**** Supplied records
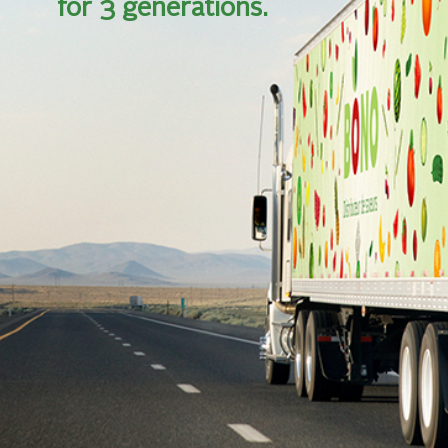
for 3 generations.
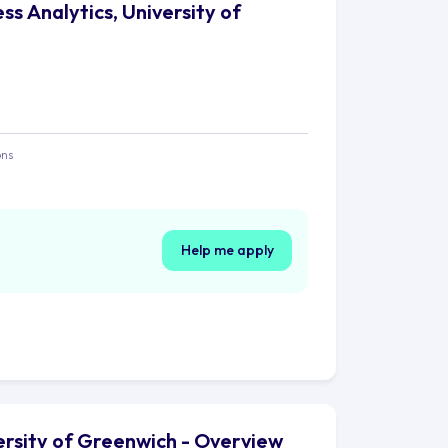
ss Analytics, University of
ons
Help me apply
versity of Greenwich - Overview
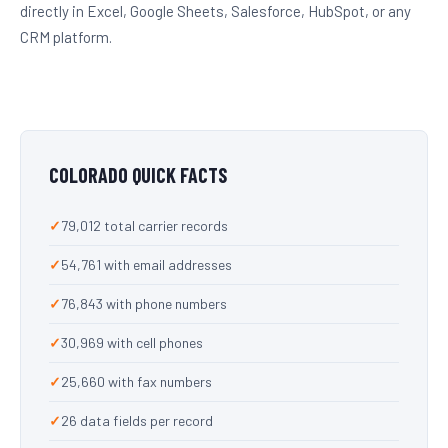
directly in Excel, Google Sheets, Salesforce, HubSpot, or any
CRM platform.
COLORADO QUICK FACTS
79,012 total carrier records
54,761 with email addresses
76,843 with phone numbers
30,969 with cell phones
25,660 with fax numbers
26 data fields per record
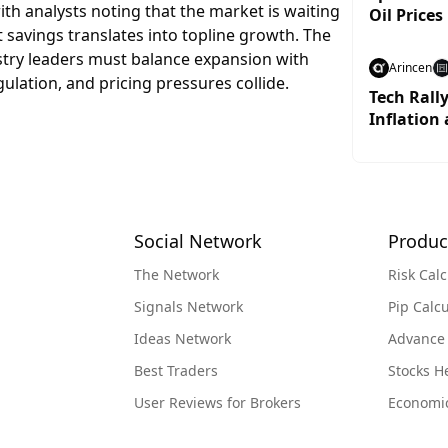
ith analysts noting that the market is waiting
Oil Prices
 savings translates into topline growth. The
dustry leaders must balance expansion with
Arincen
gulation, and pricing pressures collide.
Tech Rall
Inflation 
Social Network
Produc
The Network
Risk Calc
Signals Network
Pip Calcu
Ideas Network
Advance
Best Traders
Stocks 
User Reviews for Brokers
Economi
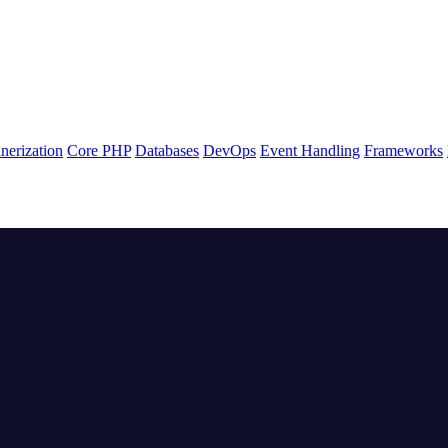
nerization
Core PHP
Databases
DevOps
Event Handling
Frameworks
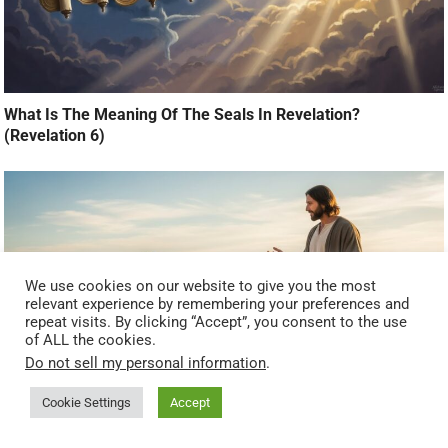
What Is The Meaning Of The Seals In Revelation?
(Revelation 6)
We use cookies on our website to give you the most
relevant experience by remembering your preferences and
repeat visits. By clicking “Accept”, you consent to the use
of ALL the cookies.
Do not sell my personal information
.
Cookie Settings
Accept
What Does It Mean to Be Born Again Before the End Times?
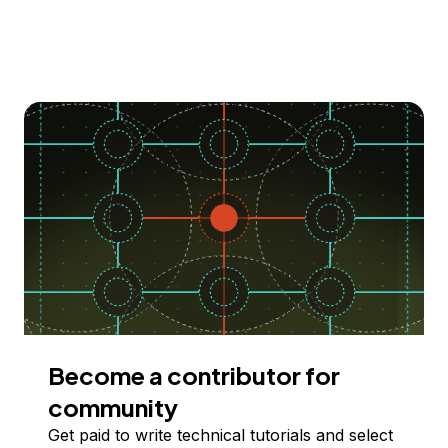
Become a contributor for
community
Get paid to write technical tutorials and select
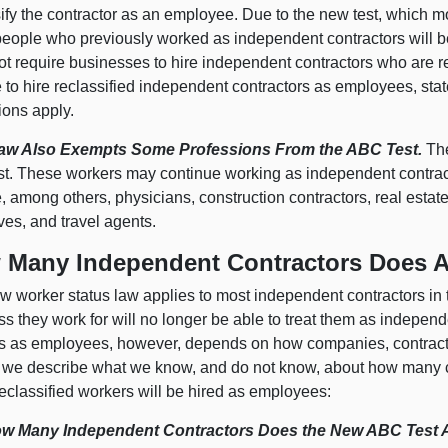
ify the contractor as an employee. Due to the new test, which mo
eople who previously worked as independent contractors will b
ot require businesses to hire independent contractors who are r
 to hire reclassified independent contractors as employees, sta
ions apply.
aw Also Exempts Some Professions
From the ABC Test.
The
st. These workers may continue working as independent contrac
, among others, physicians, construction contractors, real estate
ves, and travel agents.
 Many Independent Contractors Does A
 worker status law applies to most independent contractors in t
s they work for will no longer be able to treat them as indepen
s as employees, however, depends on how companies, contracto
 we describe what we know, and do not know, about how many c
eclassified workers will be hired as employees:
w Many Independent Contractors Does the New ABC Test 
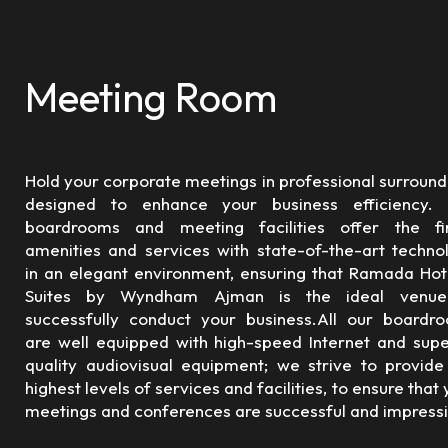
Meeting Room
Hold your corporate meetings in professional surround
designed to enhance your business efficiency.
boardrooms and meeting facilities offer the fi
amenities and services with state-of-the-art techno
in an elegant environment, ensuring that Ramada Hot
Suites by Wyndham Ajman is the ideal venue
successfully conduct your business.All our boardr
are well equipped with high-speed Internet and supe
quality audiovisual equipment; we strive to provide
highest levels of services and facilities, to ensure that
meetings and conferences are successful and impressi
********
● **Job**
Copy the text read from all the entries above, line for line and unchanged, and leave the pictures out of your answer.

● **Result for this exercise**
for 3 generations.
ss Analytics, University of
ons
Help me apply
versity of Greenwich - Overview
directly in Excel, Google Sheets, Salesforce, HubSpot, or any
CRM platform.
COLORADO QUICK FACTS
79,012 total carrier records
54,761 with email addresses
76,843 with phone numbers
30,969 with cell phones
25,660 with fax numbers
26 data fields per record
ith analysts noting that the market is waiting
Oil Prices
 savings translates into topline growth. The
dustry leaders must balance expansion with
Arincen
gulation, and pricing pressures collide.
Tech Rall
Inflation 
Social Network
Produc
The Network
Risk Calc
Signals Network
Pip Calcu
Ideas Network
Advance
Best Traders
Stocks 
User Reviews for Brokers
Economi
nerization
Core PHP
Databases
DevOps
Event Handling
Frameworks
What Is The Meaning Of The Seals In Revelation?
(Revelation 6)
We use cookies on our website to give you the most
relevant experience by remembering your preferences and
repeat visits. By clicking “Accept”, you consent to the use
of ALL the cookies.
Do not sell my personal information
.
Cookie Settings
Accept
What Does It Mean to Be Born Again Before the End Times?
Become a contributor for
community
Get paid to write technical tutorials and select
ify the contractor as an employee. Due to the new test, which mo
eople who previously worked as independent contractors will b
ot require businesses to hire independent contractors who are r
 to hire reclassified independent contractors as employees, sta
ions apply.
aw Also Exempts Some Professions
From the ABC Test.
The
st. These workers may continue working as independent contrac
, among others, physicians, construction contractors, real estate
ves, and travel agents.
 Many Independent Contractors Does A
 worker status law applies to most independent contractors in t
s they work for will no longer be able to treat them as indepen
s as employees, however, depends on how companies, contracto
 we describe what we know, and do not know, about how many c
eclassified workers will be hired as employees:
w Many Independent Contractors Does the New ABC Test 
Meeting Room
Hold your corporate meetings in professional surround
designed to enhance your business efficiency.
boardrooms and meeting facilities offer the fi
amenities and services with state-of-the-art techno
in an elegant environment, ensuring that Ramada Hot
Suites by Wyndham Ajman is the ideal venue
successfully conduct your business.All our boardr
are well equipped with high-speed Internet and supe
quality audiovisual equipment; we strive to provide
highest levels of services and facilities, to ensure that
meetings and conferences are successful and impressi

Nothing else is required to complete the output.